- YOUR GOAL:
Every line containing the string "cookies" is to be copied from the records.

- DATA LISTING:

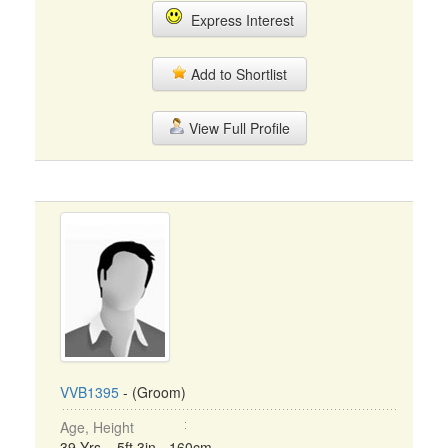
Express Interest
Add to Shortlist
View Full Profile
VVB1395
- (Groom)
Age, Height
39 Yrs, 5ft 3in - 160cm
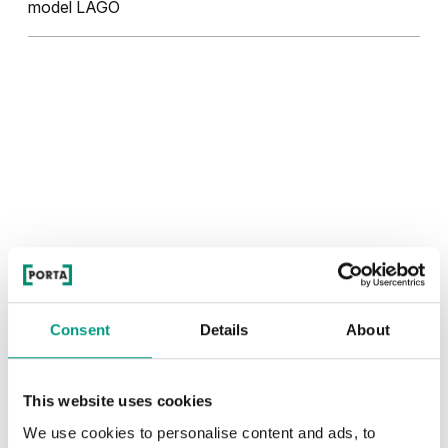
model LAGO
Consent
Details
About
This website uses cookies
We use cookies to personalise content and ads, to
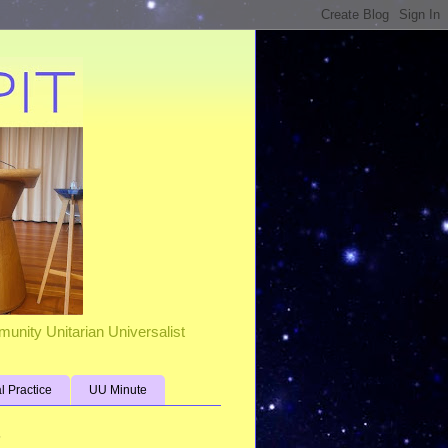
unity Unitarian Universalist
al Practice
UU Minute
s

--

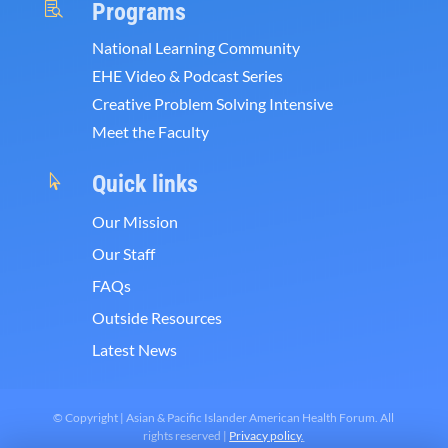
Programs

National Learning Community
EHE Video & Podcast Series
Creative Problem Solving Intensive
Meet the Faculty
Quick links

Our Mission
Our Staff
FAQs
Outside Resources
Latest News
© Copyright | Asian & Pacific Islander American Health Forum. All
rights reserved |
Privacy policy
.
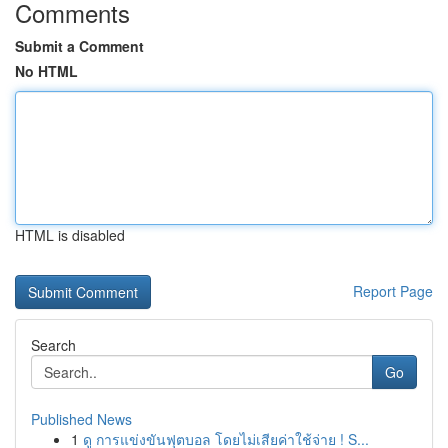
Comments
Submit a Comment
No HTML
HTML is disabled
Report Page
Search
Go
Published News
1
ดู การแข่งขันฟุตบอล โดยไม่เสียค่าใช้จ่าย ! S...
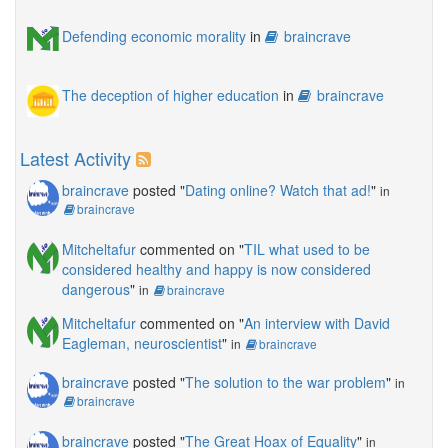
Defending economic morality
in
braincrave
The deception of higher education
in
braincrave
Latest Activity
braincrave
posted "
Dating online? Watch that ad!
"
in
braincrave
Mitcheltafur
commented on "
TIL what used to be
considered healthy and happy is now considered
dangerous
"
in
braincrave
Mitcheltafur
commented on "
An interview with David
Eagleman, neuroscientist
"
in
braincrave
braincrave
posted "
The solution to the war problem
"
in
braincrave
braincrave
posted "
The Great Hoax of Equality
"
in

- WRITTEN SOLUTION:
This website uses cookies
We use cookies to personalise content and ads, to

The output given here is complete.